Arrow-right Camera
The Spokesman-Review Newspaper
Spokane, Washington  Est. May 19, 1883

Trouble In Magic Kingdom Pickets Challenge Disney Chief’s Compensation, Use Of Low-Paid Workers

E. Scott Reckard Associated Press

Walt Disney Co. shareholders approved a huge new contract Tuesday for Chairman Michael Eisner amid accusations that the company exploits foreign workers while fattening the wallets of top executives.

Shareholders overwhelmingly approved Eisner’s new pact, which easily could be worth $300 million over the next decade. Speaking to a crowd of about 10,000, Eisner defended the deal as strictly performance-based.

Other company officials who took the floor at Disney’s annual shareholders meeting were subjected to occasional boos, accusations of arrogance and claims that the morale of rank-and-file workers is sagging.

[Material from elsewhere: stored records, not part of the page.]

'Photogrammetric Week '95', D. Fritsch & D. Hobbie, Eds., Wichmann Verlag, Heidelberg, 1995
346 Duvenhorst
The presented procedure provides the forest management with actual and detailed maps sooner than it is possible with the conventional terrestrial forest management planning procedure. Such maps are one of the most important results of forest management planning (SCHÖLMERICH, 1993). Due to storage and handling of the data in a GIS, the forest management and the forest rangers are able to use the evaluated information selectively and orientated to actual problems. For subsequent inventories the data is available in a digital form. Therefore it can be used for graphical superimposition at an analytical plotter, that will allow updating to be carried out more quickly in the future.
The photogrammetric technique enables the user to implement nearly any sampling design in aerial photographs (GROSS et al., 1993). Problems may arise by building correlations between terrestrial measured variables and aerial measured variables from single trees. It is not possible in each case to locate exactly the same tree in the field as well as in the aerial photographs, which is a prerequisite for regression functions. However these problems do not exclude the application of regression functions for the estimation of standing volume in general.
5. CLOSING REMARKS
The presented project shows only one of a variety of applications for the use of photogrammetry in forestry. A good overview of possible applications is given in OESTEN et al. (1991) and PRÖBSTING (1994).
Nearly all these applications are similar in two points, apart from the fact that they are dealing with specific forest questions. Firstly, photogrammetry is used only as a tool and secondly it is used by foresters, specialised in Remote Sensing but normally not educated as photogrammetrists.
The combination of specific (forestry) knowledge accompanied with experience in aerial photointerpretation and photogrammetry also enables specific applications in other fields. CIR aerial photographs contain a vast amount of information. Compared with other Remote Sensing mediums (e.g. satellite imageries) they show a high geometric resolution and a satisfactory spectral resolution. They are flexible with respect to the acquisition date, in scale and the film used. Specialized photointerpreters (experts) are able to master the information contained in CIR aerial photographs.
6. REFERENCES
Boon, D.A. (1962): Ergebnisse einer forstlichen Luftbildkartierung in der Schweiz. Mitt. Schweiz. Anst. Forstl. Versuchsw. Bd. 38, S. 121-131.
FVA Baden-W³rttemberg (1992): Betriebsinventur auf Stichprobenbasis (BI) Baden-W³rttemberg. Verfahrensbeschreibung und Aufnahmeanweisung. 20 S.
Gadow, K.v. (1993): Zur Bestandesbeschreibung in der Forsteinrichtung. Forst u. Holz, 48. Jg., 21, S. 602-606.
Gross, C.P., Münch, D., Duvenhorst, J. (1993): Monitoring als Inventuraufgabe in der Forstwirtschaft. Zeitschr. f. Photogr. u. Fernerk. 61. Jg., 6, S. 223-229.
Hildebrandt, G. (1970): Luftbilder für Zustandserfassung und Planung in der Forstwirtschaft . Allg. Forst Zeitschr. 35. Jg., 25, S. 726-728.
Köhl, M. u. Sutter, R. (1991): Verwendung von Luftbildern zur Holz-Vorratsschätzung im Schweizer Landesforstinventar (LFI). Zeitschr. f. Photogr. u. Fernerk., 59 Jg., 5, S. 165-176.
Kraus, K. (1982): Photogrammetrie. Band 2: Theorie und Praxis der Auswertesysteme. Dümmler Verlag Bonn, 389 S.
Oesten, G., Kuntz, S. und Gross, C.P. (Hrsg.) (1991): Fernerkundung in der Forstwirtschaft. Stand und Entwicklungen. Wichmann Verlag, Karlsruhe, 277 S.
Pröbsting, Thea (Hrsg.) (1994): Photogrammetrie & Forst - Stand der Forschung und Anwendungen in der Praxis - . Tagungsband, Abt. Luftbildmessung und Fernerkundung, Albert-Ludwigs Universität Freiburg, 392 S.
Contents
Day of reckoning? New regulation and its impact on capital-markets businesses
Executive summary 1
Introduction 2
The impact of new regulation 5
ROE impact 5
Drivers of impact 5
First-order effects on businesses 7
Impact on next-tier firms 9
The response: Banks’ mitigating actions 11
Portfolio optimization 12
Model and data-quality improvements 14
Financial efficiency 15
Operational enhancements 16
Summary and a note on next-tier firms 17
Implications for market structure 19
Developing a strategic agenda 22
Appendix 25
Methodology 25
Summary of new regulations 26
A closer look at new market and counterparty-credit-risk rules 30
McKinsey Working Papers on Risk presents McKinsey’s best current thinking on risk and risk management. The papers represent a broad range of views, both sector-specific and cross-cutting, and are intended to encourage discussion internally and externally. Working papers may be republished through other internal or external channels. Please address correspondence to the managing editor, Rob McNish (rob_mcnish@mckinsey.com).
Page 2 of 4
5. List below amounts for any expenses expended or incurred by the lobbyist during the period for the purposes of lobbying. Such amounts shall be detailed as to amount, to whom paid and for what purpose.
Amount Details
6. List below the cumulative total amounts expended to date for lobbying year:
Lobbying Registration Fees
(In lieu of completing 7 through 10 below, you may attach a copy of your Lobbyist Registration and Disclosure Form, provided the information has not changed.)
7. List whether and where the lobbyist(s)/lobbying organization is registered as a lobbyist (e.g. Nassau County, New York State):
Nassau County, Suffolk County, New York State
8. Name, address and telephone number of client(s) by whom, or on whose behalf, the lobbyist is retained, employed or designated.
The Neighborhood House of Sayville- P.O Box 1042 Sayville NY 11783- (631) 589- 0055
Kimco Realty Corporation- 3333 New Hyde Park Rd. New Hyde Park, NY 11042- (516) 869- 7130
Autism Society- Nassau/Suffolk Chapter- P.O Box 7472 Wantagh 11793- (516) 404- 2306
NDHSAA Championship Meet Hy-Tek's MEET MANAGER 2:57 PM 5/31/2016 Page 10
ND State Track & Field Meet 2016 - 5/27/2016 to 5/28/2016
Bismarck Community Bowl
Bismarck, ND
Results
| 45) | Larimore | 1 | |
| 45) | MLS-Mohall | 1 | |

Before the meeting, dozens of picketers outside the hockey rink where Disney’s Mighty Ducks play supported an anti-sweatshop resolution, which was defeated.

Signs compared Eisner’s salary to that of foreign workers who make Disney’s licensed merchandise.

“It would take a Haitian 16.8 years to earn Eisner’s hourly income of $9,783,” said one sign.

Inside, Eisner and other officials defended the stock and salary package on grounds of the company’s spectacular performance. Since 1984, when Eisner became chief executive, the total value of Disney stock has soared from $2 billion to $50 billion.

Eisner went out of his way to take personal responsibility for the debacle involving his friend Michael Ovitz, who spent 14 months as Disney’s president in a botched attempt to carve out a role as Eisner’s second in command.

Disney bought out the last four years of his contract for $38.8 million in cash, plus stock options that easily could be worth more than $100 million over the next few years.

Eisner said Disney rewards risk-taking and is willing to tolerate the mistakes that inevitably result.

“I’d like to think this mistake thing doesn’t apply to me,” Eisner said, but he admitted the Ovitz affair was a mistake.

“It won’t happen again,” he said.

He noted that Wall Street and the media applauded Ovitz’s hiring. Eisner said he and Disney’s board also thought it was in the company’s best interests at the time.

Shareholders voted about 7-1 in favor of Eisner’s new contract. By about the same margin, five directors were re-elected, despite accusations that the board shows too little independence from Eisner.

The margin also was about 7-1 to defeat resolutions requiring Disney to do more to police foreign workplaces for sweatshop abuses and to examine Disney’s compensation policies to tie them more precisely to job performance.

Sponsors of those two shareholder resolutions included Protestant pension funds and orders of Roman Catholic nuns.

The stock options are “welfare for the rich,” said one spokesman for the groups. Another said Disney “was not upholding the values of the Magic Kingdom” in failing to provide better wages to Third World workers.

Eisner stepped aside during the discussion of his pay and the shareholder resolutions, leaving Disney Director of Corporate Operations Sanford M. Litvack to endure the often barbed audience questions.

Minutes into the discussion about Eisner’s pay, Litvack tried and failed to cut off discussion. He then brought up a Disney board member expert in compensation, Raymond Watson, to finish answering questions.

Watson said that the board’s decision on Eisner’s contract was unanimous. He said that Eisner’s base salary of $750,000 per year was the lowest of any head of an entertainment company. He noted that the 10-year contract will ensure that Eisner won’t work for anyone else for the rest of his career.

Litvack launched a lengthy defense of Disney’s policies regarding foreign workers. He described a code of conduct that licensees and contractors must sign. The company aggressively enforces the code, he said.

Loud cheers went up when someone in the audience called Litvack arrogant, and boos erupted when he denied that morale among Disney’s workers had suffered because of recent benefit cutbacks.